⟨
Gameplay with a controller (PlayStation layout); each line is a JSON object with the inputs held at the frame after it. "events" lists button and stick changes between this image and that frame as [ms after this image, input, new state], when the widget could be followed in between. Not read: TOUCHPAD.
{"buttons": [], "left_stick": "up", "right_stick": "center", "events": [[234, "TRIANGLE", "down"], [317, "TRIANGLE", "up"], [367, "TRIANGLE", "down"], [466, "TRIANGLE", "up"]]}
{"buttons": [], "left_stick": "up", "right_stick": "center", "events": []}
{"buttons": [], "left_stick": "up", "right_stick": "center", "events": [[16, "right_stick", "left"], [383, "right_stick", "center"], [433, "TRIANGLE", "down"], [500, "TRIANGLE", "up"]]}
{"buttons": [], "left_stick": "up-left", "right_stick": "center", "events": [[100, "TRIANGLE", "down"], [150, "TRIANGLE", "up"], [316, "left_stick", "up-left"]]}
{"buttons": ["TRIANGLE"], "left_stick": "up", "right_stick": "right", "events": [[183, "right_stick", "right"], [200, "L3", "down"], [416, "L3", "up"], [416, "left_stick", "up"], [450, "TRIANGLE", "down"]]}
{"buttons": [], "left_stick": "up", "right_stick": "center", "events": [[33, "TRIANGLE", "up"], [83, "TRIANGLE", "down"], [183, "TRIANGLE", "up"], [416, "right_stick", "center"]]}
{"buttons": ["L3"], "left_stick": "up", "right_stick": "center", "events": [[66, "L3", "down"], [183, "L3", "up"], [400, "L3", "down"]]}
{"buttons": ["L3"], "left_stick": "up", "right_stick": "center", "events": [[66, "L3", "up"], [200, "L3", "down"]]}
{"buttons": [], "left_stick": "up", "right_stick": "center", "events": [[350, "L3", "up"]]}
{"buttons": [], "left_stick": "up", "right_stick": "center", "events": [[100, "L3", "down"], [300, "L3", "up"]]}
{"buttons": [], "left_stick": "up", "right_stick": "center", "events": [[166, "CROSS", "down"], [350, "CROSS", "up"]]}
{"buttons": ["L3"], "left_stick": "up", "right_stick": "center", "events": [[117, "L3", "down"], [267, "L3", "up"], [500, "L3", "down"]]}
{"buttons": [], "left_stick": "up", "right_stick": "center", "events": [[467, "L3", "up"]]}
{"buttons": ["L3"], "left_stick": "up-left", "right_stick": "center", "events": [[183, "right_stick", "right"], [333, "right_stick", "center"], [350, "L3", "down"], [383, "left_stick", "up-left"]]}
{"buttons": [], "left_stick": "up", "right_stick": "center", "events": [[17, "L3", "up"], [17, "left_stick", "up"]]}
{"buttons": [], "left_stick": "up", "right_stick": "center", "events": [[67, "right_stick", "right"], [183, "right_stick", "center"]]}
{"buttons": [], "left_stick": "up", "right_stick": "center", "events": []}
⟩
# Exercise
Each record is to be transcribed exactly and in full.

# Your response
Gameplay with a controller (PlayStation layout); each line is a JSON object with the inputs held at the frame after it. "events" lists button and stick changes between this image and that frame as [ms after this image, input, new state], when the widget could be followed in between. Not read: TOUCHPAD.
{"buttons": [], "left_stick": "up", "right_stick": "center", "events": [[234, "TRIANGLE", "down"], [317, "TRIANGLE", "up"], [367, "TRIANGLE", "down"], [466, "TRIANGLE", "up"]]}
{"buttons": [], "left_stick": "up", "right_stick": "center", "events": []}
{"buttons": [], "left_stick": "up", "right_stick": "center", "events": [[16, "right_stick", "left"], [383, "right_stick", "center"], [433, "TRIANGLE", "down"], [500, "TRIANGLE", "up"]]}
{"buttons": [], "left_stick": "up-left", "right_stick": "center", "events": [[100, "TRIANGLE", "down"], [150, "TRIANGLE", "up"], [316, "left_stick", "up-left"]]}
{"buttons": ["TRIANGLE"], "left_stick": "up", "right_stick": "right", "events": [[183, "right_stick", "right"], [200, "L3", "down"], [416, "L3", "up"], [416, "left_stick", "up"], [450, "TRIANGLE", "down"]]}
{"buttons": [], "left_stick": "up", "right_stick": "center", "events": [[33, "TRIANGLE", "up"], [83, "TRIANGLE", "down"], [183, "TRIANGLE", "up"], [416, "right_stick", "center"]]}
{"buttons": ["L3"], "left_stick": "up", "right_stick": "center", "events": [[66, "L3", "down"], [183, "L3", "up"], [400, "L3", "down"]]}
{"buttons": ["L3"], "left_stick": "up", "right_stick": "center", "events": [[66, "L3", "up"], [200, "L3", "down"]]}
{"buttons": [], "left_stick": "up", "right_stick": "center", "events": [[350, "L3", "up"]]}
{"buttons": [], "left_stick": "up", "right_stick": "center", "events": [[100, "L3", "down"], [300, "L3", "up"]]}
{"buttons": [], "left_stick": "up", "right_stick": "center", "events": [[166, "CROSS", "down"], [350, "CROSS", "up"]]}
{"buttons": ["L3"], "left_stick": "up", "right_stick": "center", "events": [[117, "L3", "down"], [267, "L3", "up"], [500, "L3", "down"]]}
{"buttons": [], "left_stick": "up", "right_stick": "center", "events": [[467, "L3", "up"]]}
{"buttons": ["L3"], "left_stick": "up-left", "right_stick": "center", "events": [[183, "right_stick", "right"], [333, "right_stick", "center"], [350, "L3", "down"], [383, "left_stick", "up-left"]]}
{"buttons": [], "left_stick": "up", "right_stick": "center", "events": [[17, "L3", "up"], [17, "left_stick", "up"]]}
{"buttons": [], "left_stick": "up", "right_stick": "center", "events": [[67, "right_stick", "right"], [183, "right_stick", "center"]]}
{"buttons": [], "left_stick": "up", "right_stick": "center", "events": []}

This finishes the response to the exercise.